Ambitne cele i sceptycyzm ekspertów
Strategicznym celem ministra Pistoriusa jest zwiększenie liczebności Bundeswehry w ciągu dziesięciu lat do 260 000 żołnierzy zawodowych i 200 000 rezerwistów. Eksperci oceniają jednak te ambicje jako mało realistyczne.
Norbert Röttgen, rzecznik CDU ds. polityki zagranicznej, już w październiku ubiegłego roku kwestionował realność takiego planu, wskazując, że model oparty wyłącznie na dobrowolności nie rozwiąże niedoboru kadrowego armii.
Kontekst strategiczny i polityczny
Kwestia obowiązkowej służby wojskowej pozostanie częścią debaty publicznej, tym bardziej że jej przywrócenie wymagałoby jedynie zwykłej większości w Bundestagu, bez konieczności zmian konstytucyjnych.

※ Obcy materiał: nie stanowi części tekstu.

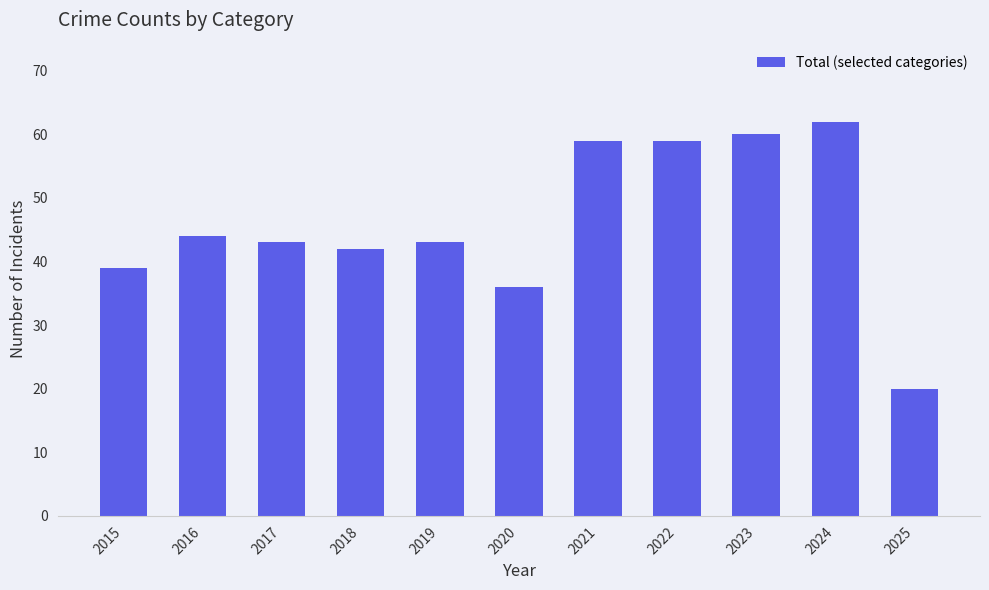

Reading right to left, what are all the values shown in this chart?

20	62	60	59	59	36	43	42	43	44	39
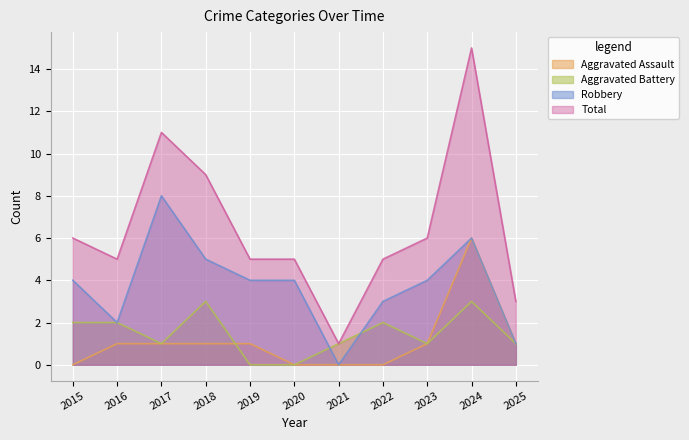

What is the value of the Robbery point at the 1st from the left?

4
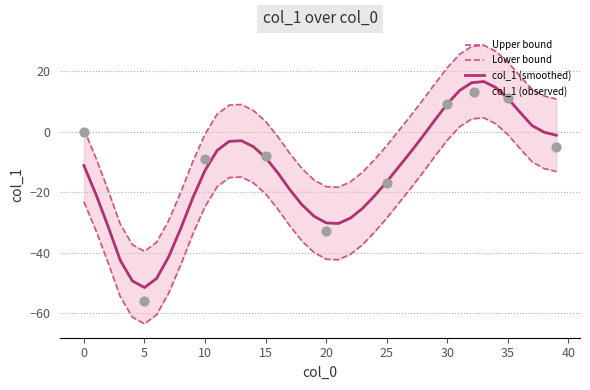

What is the change in value from 1 to 16?

+7.2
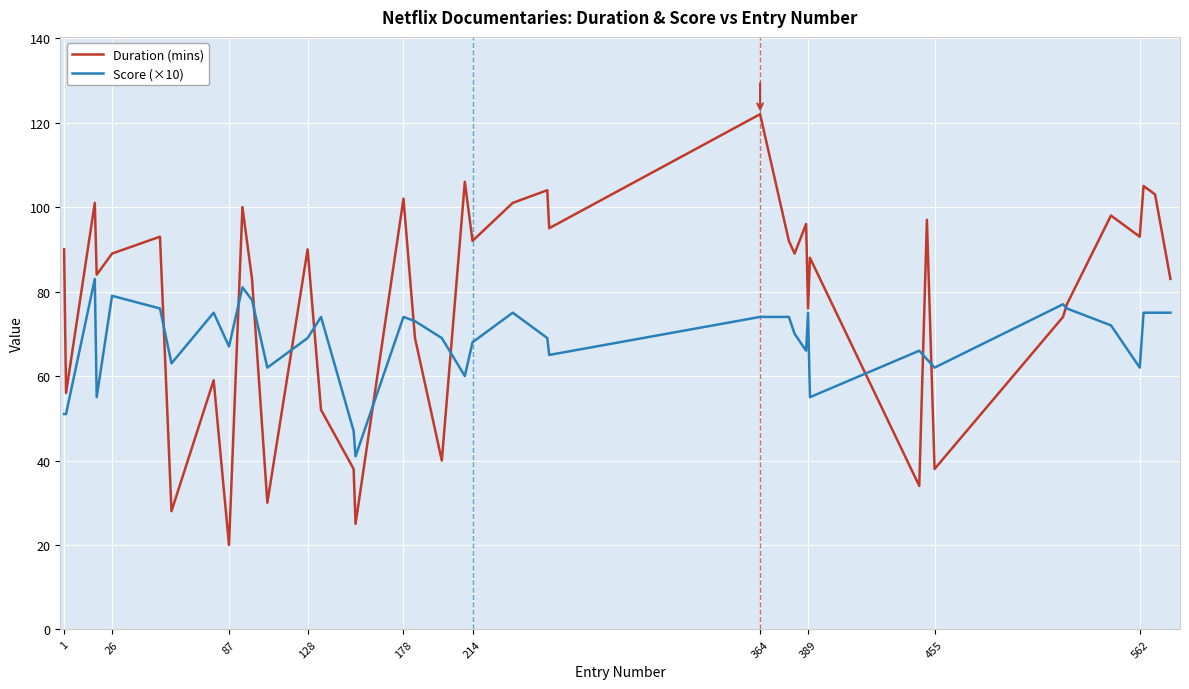

What is the highest value of the Score (×10) series?

83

W obliczu zagrożenia ze strony Rosji oraz zwiększonych wymogów NATO Friedrich Merz, lider CDU, apeluje o uczynienie Bundeswehry największą konwencjonalną armią w Europie.
Kanclerz Niemiec już podjął kroki w tym kierunku, zawieszając konstytucyjny „hamulec zadłużenia” i otwierając drogę do nieograniczonych inwestycji w wojsko. Polityka „bez względu na koszty” nie rozwiązuje jednak kluczowego problemu – bez wystarczającej liczby żołnierzy nawet najlepiej wyposażona armia nie spełni swojej roli.
Sytuacja w Niemczech pokazuje, jak skomplikowane jest wzmacnianie europejskich zdolności obronnych. Godzenie wolności obywatelskich, wymogów bezpieczeństwa narodowego oraz realiów demograficznych i społecznych pozostaje jednym z najtrudniejszych wyzwań dla współczesnej polityki obronnej.